## Task item
Where does the string "tuple" appear in the listing below? Copy every line where it does.
--
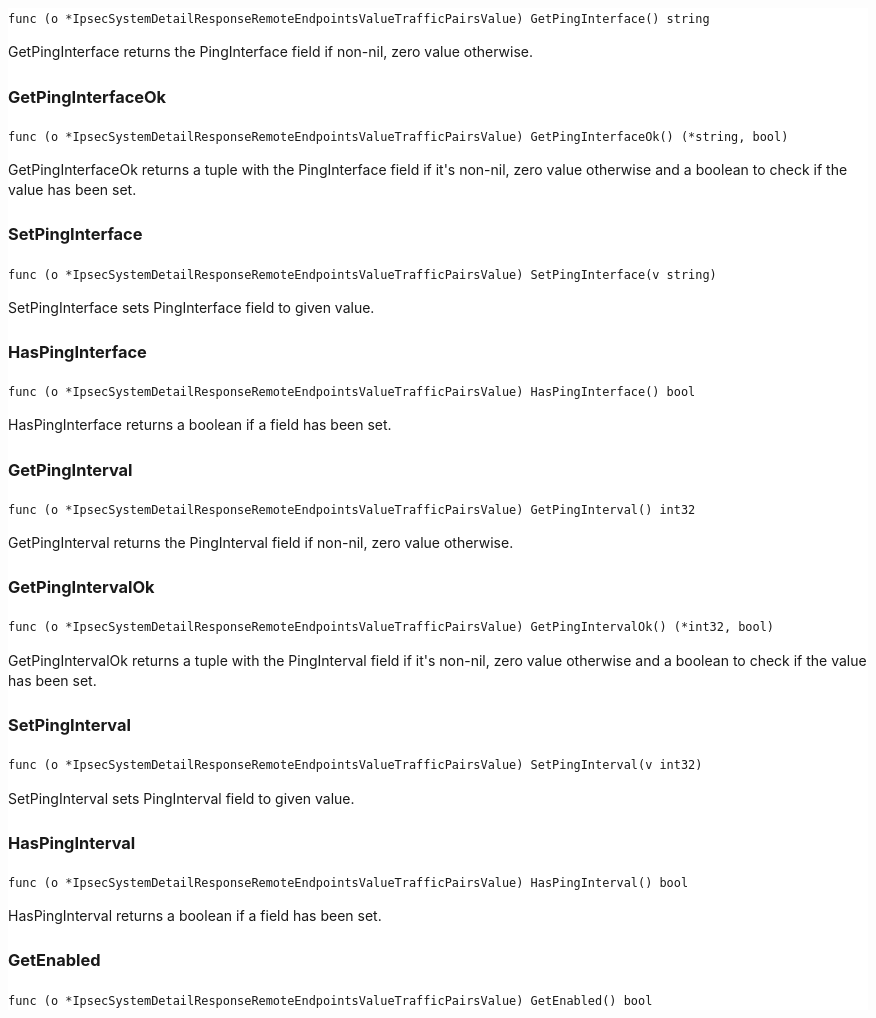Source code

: `func (o *IpsecSystemDetailResponseRemoteEndpointsValueTrafficPairsValue) GetPingInterface() string`

GetPingInterface returns the PingInterface field if non-nil, zero value otherwise.

### GetPingInterfaceOk

`func (o *IpsecSystemDetailResponseRemoteEndpointsValueTrafficPairsValue) GetPingInterfaceOk() (*string, bool)`

GetPingInterfaceOk returns a tuple with the PingInterface field if it's non-nil, zero value otherwise
and a boolean to check if the value has been set.

### SetPingInterface

`func (o *IpsecSystemDetailResponseRemoteEndpointsValueTrafficPairsValue) SetPingInterface(v string)`

SetPingInterface sets PingInterface field to given value.

### HasPingInterface

`func (o *IpsecSystemDetailResponseRemoteEndpointsValueTrafficPairsValue) HasPingInterface() bool`

HasPingInterface returns a boolean if a field has been set.

### GetPingInterval

`func (o *IpsecSystemDetailResponseRemoteEndpointsValueTrafficPairsValue) GetPingInterval() int32`

GetPingInterval returns the PingInterval field if non-nil, zero value otherwise.

### GetPingIntervalOk

`func (o *IpsecSystemDetailResponseRemoteEndpointsValueTrafficPairsValue) GetPingIntervalOk() (*int32, bool)`

GetPingIntervalOk returns a tuple with the PingInterval field if it's non-nil, zero value otherwise
and a boolean to check if the value has been set.

### SetPingInterval

`func (o *IpsecSystemDetailResponseRemoteEndpointsValueTrafficPairsValue) SetPingInterval(v int32)`

SetPingInterval sets PingInterval field to given value.

### HasPingInterval

`func (o *IpsecSystemDetailResponseRemoteEndpointsValueTrafficPairsValue) HasPingInterval() bool`

HasPingInterval returns a boolean if a field has been set.

### GetEnabled

`func (o *IpsecSystemDetailResponseRemoteEndpointsValueTrafficPairsValue) GetEnabled() bool`
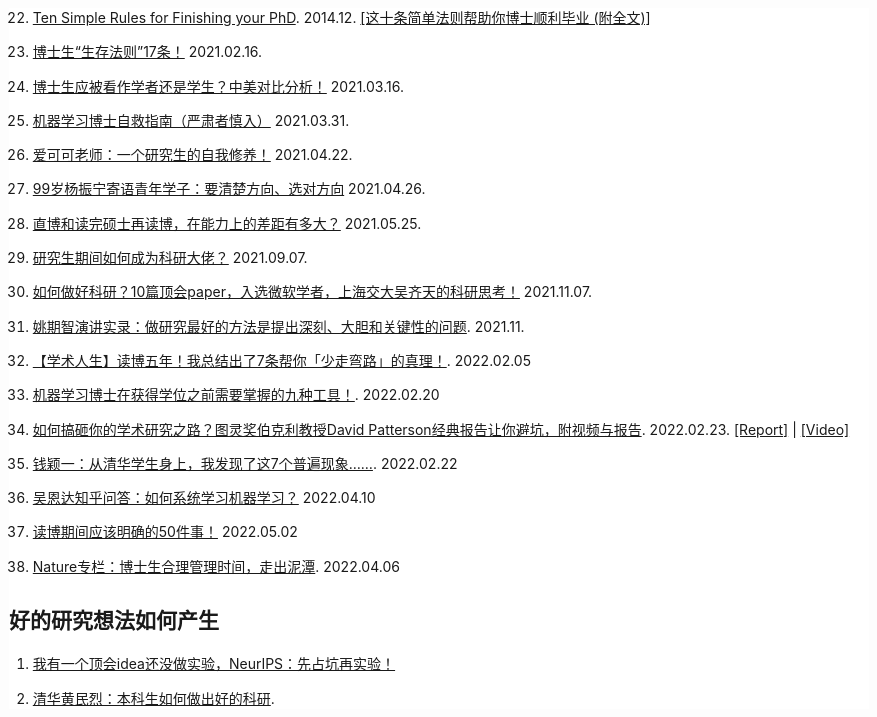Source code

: 
22. [Ten Simple Rules for Finishing your PhD](https://journals.plos.org/ploscompbiol/article/file?id=10.1371/journal.pcbi.1003954&type=printable). 2014.12. [[这十条简单法则帮助你博士顺利毕业 (附全文)]](https://www.zhuanzhi.ai/document/44cfcc98671ce015a410b339aa9e80a3) 


23. [博士生“生存法则”17条！](https://mp.weixin.qq.com/s/SddErcqWERnJ7jxmFH9E4g) 2021.02.16. 


24. [博士生应被看作学者还是学生？中美对比分析！](https://mp.weixin.qq.com/s/BiqBnkBcCzAaNl1TlUeBQg) 2021.03.16. 


25. [机器学习博士自救指南（严肃者慎入）](https://mp.weixin.qq.com/s/qKEbBp_9FJZE6KdlWMz2hw) 2021.03.31. 


26. [爱可可老师：一个研究生的自我修养！](https://mp.weixin.qq.com/s/jScYc1EcnplZjP3_YVYnsg) 2021.04.22. 


27. [99岁杨振宁寄语青年学子：要清楚方向、选对方向](https://mp.weixin.qq.com/s/S2xrDMN5AWJ88z7CnjKIJg) 2021.04.26. 


28. [直博和读完硕士再读博，在能力上的差距有多大？](https://mp.weixin.qq.com/s/ByvYvguOToP9dRVr9Itsyw) 2021.05.25. 


29. [研究生期间如何成为科研大佬？](https://mp.weixin.qq.com/s/dcy9w-KjP3TgFKikQbn02w) 2021.09.07. 


30. [如何做好科研？10篇顶会paper，入选微软学者，上海交大吴齐天的科研思考！](https://mp.weixin.qq.com/s/Qd1WZLiLhZF85y_dpfvIqA) 2021.11.07. 


31. [姚期智演讲实录：做研究最好的方法是提出深刻、大胆和关键性的问题](./report/姚期智演讲实录：做研究最好的方法是提出深刻、大胆和关键性的问题.pdf). 2021.11.


32. [【学术人生】读博五年！我总结出了7条帮你「少走弯路」的真理！](https://mp.weixin.qq.com/s/mkoHnfJQkhiseDX-7oRS5Q). 2022.02.05


33. [机器学习博士在获得学位之前需要掌握的九种工具！](https://mp.weixin.qq.com/s/xVZuUWWUuRRsGcGxnkDy_g). 2022.02.20


34. [如何搞砸你的学术研究之路？图灵奖伯克利教授David Patterson经典报告让你避坑，附视频与报告](https://mp.weixin.qq.com/s/KDss_ap1ar8bnrtqDBMVvw). 2022.02.23. [[Report]](https://people.eecs.berkeley.edu/~pattrsn/talks/BadCareer.pdf) | [[Video]](https://finder.video.qq.com/251/20302/stodownload?encfilekey=Cvvj5Ix3eez3Y79SxtvVL0L7CkPM6dFibFeI6caGYwFGtHmjn3IFwsEyDO9cWZzW1dw7GuUNgM9bvDBe1iadqDiab4slj4fBdiaSPpAvMiaH9YUzeEqKUOjanzWGsWfpltxTSbRAvlribfrl7IXHQ43WaEsg&token=AxricY7RBHdVyd75w0drSTtjz9f25y2SibyQNBTIxiasg6eIX4nKdr65dspfn0ydtfrwMEUv8ibgjhw&idx=1&adaptivelytrans=943&bizid=1023&dotrans=2991&hy=SH&m=824da4ab1becdf974b789b979d37310d&scene=0&t=1)


35. [钱颖一：从清华学生身上，我发现了这7个普遍现象……](https://mp.weixin.qq.com/s/CV0VPJwb4QW7sGFJglKisA). 2022.02.22


36. [吴恩达知乎问答：如何系统学习机器学习？](https://mp.weixin.qq.com/s/Gx05WDzIaGkBNlptD7KIyg) 2022.04.10


37. [读博期间应该明确的50件事！](https://mp.weixin.qq.com/s/U8O-MgZ3K9pqLpcXWDwsXw) 2022.05.02


38. [Nature专栏：博士生合理管理时间，走出泥潭](https://mp.weixin.qq.com/s/8s8_ARM4Cm4Hnvo-f2Ttnw). 2022.04.06



## 好的研究想法如何产生
1. [我有一个顶会idea还没做实验，NeurIPS：先占坑再实验！](https://mp.weixin.qq.com/s/T4aRAHJILLZZ2CSd_m6wWw)


2. [清华黄民烈：本科生如何做出好的科研](./report/undergrad-res.pdf).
--
## Exercise response
GetPingInterfaceOk returns a tuple with the PingInterface field if it's non-nil, zero value otherwise
GetPingIntervalOk returns a tuple with the PingInterval field if it's non-nil, zero value otherwise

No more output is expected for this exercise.